Bone is continuously remodeled through the coupled activity of osteoclasts (bone resorption) and osteoblasts (bone formation), allowing the skeleton to repair microdamage and respond to mechanical loading. Calcium homeostasis depends on three hormones: parathyroid hormone (PTH) raises blood calcium by stimulating osteoclasts and renal reabsorption; calcitonin lowers it; and active vitamin D (calcitriol) increases intestinal calcium absorption. Imbalances lead to conditions such as osteoporosis, rickets, or hypercalcemia. The coupling of remodeling to mechanical stress explains Wolff's Law: bone density increases along lines of stress.
Trace the hormonal feedback loop for calcium regulation as a diagram, then work through clinical cases (e.g., what happens to bone density in prolonged bed rest or in hyperparathyroidism) to apply the mechanism.
You already know that the skeleton provides structural support and that homeostasis is maintained through negative feedback loops. Bone remodeling is one of the most elegant examples of homeostasis in the body — it operates continuously, even in healthy adults, because bone serves two masters simultaneously: it is both a structural material that must resist mechanical stress and a mineral reservoir that must supply calcium on demand.
The two cell types at the center of remodeling are osteoclasts and osteoblasts, and they work in opposing directions. Osteoclasts (derived from hematopoietic stem cells, the same lineage as immune cells) resorb bone by secreting acid and proteases that dissolve the mineralized matrix. Osteoblasts (derived from mesenchymal stem cells, the same lineage as cartilage and fat cells) build new bone by secreting collagen and triggering its mineralization. These two processes are normally coupled — resorption makes room, and formation fills it in. When coupling breaks down, as in osteoporosis, resorption outpaces formation, thinning the trabecular architecture.
The hormonal control of remodeling centers on blood calcium. When blood calcium falls, the parathyroid glands secrete parathyroid hormone (PTH), which simultaneously stimulates osteoclast activity (releasing calcium from bone), increases renal reabsorption of calcium (so less is lost in urine), and activates vitamin D to its hormone form calcitriol. Calcitriol then acts on the intestine to increase calcium absorption from food. This is a classic negative feedback loop: low calcium triggers PTH, PTH raises calcium, and rising calcium suppresses PTH release. Calcitonin, secreted by thyroid C-cells when calcium is high, inhibits osteoclasts — though its physiological role in adults is modest compared to PTH.

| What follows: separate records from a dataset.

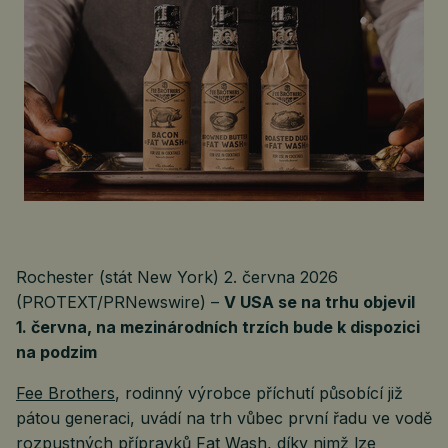
Rochester (stát New York) 2. června 2026
(PROTEXT/PRNewswire) –
V USA se na trhu objevil
1. června, na mezinárodních trzích bude k dispozici
na podzim
Fee Brothers
, rodinný výrobce příchutí působící již
pátou generaci, uvádí na trh vůbec první řadu ve vodě
rozpustných přípravků Fat Wash, díky nimž lze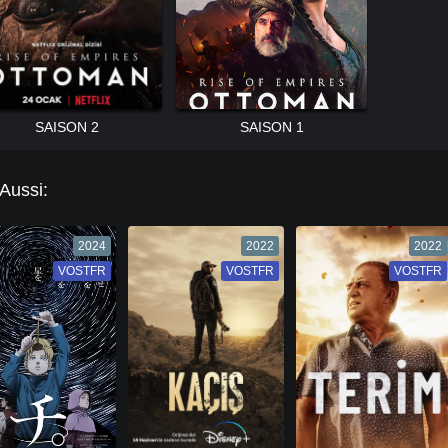
SAISON 2
SAISON 1
 Aussi:
2024
2022
2022
VOSTFR
VF
VOSTFR
VF
VOSTFR
VF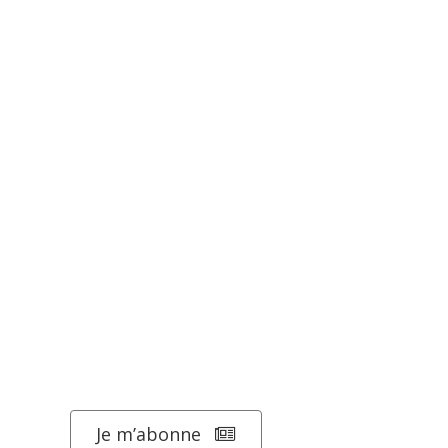
Je m’abonne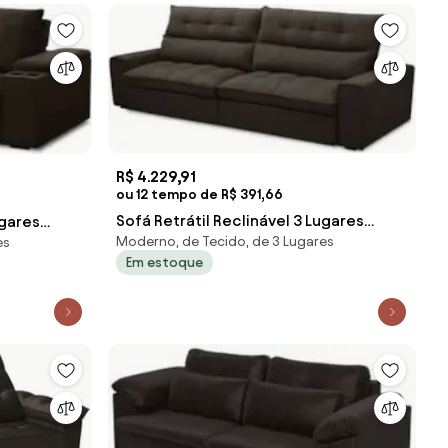
R$ 4.229,91
ou 12 tempo de R$ 391,66
Sofá Retrátil Reclinável 3 Lugares
ugares
Moderno, de Tecido, de 3 Lugares
es
250cm Damy F05 Veludo Marrom
arrom - M
Em estoque
Escuro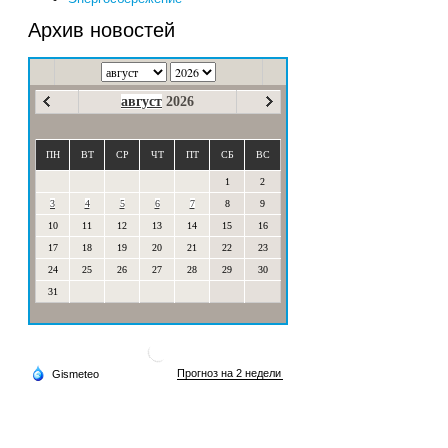
Архив новостей
август
2026
ПН
ВТ
СР
ЧТ
ПТ
СБ
ВС
1
2
3
4
5
6
7
8
9
10
11
12
13
14
15
16
17
18
19
20
21
22
23
24
25
26
27
28
29
30
31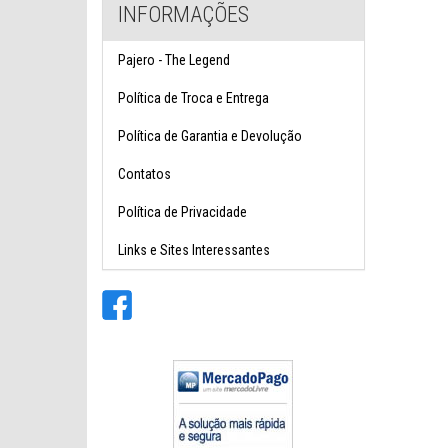
INFORMAÇÕES
Pajero - The Legend
Política de Troca e Entrega
Política de Garantia e Devolução
Contatos
Política de Privacidade
Links e Sites Interessantes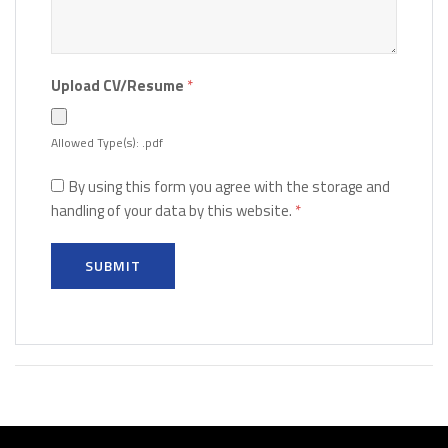
Upload CV/Resume
*
Allowed Type(s): .pdf
By using this form you agree with the storage and
handling of your data by this website.
*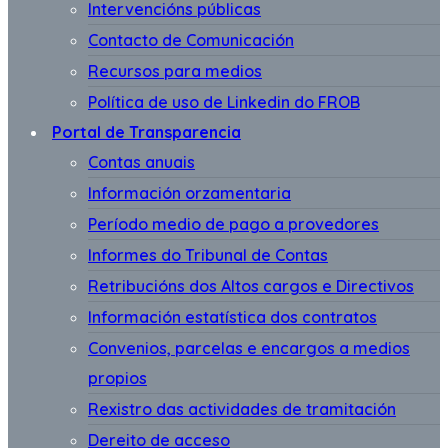
Intervencións públicas
Contacto de Comunicación
Recursos para medios
Política de uso de Linkedin do FROB
Portal de Transparencia
Contas anuais
Información orzamentaria
Período medio de pago a provedores
Informes do Tribunal de Contas
Retribucións dos Altos cargos e Directivos
Información estatística dos contratos
Convenios, parcelas e encargos a medios
propios
Rexistro das actividades de tramitación
Dereito de acceso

Wolff's Law captures the mechanical dimension: bone density increases along lines of habitual stress and decreases where stress is absent. This explains why astronauts lose bone mass in microgravity and why weight-bearing exercise is so important for bone health. Mechanically stressed osteocytes (osteoblasts that became embedded in the matrix) signal to osteoclasts and osteoblasts to adjust density accordingly. Bed rest or paralysis, by removing mechanical loading, tips the balance toward resorption — producing "disuse osteoporosis" even when hormonal signals are normal.

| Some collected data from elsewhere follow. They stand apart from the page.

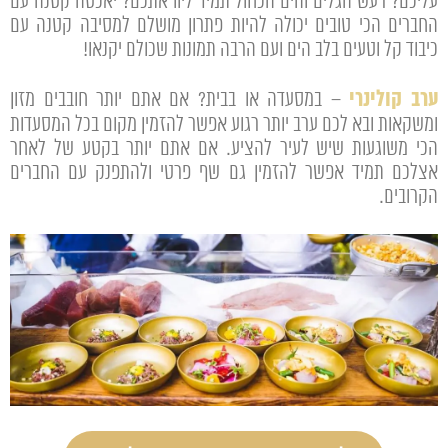
עליכם? רעש הגלים והים הכחול תמיד ליוו אתכם? יאכטה קטנה עם
החברים הכי טובים יכולה להיות פתרון מושלם למסיבה קטנה עם
כיבוד קל וטעים בלב הים ועם הרבה תמונות שכולם יקנאו!
ערב קולינרי
– במסעדה או בבית? אם אתם יותר חובבים מזון
ומשקאות ובא לכם ערב יותר רגוע אפשר להזמין מקום בכל המסעדות
הכי משוגעות שיש לעיר להציע. אם אתם יותר בקטע של לאחר
אצלכם תמיד אפשר להזמין גם שף פרטי ולהתפנק עם החברים
הקרובים.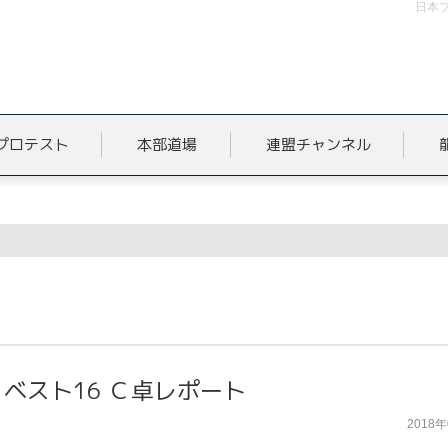
日本プ
プロテスト
本部道場
連盟チャンネル
ベスト16 Ｃ卓レポート
2018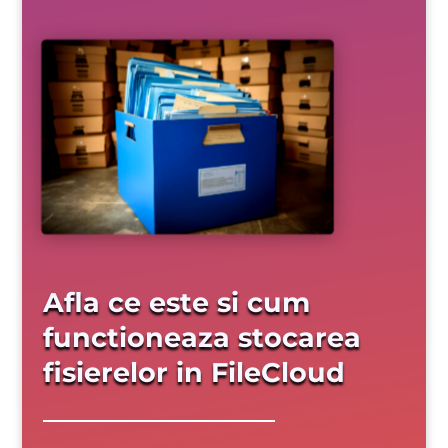
Afla ce este si cum
functioneaza stocarea
fisierelor in FileCloud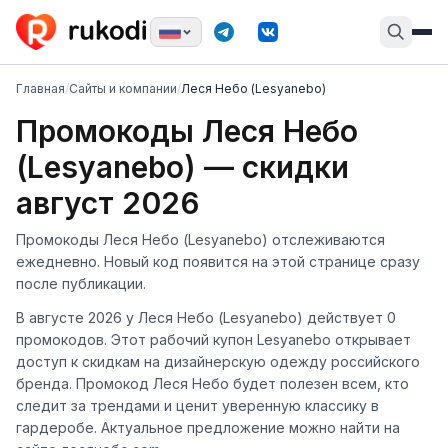
Главная
/
Сайты и компании
/
Леся Небо (Lesyanebo)
Промокоды Леся Небо
(Lesyanebo) — скидки
август 2026
Промокоды Леся Небо (Lesyanebo) отслеживаются
ежедневно. Новый код появится на этой странице сразу
после публикации.
В августе 2026 у Леся Небо (Lesyanebo) действует 0
промокодов. Этот рабочий купон Lesyanebo открывает
доступ к скидкам на дизайнерскую одежду российского
бренда. Промокод Леся Небо будет полезен всем, кто
следит за трендами и ценит уверенную классику в
гардеробе. Актуальное предложение можно найти на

Clinical conditions flow directly from this framework. Hyperparathyroidism means excess PTH chronically stimulating osteoclasts, leading to bone loss and hypercalcemia. Rickets (in children) and osteomalacia (in adults) result from vitamin D deficiency: without calcitriol, calcium absorption from the gut fails, calcium cannot be deposited in bone matrix, and the skeleton softens. Osteoporosis is a mismatch of remodeling rates — particularly accelerated resorption after estrogen loss at menopause, since estrogen normally suppresses osteoclast activity. In each case, the pathology is legible once you understand the normal feedback loop and where it has been disrupted.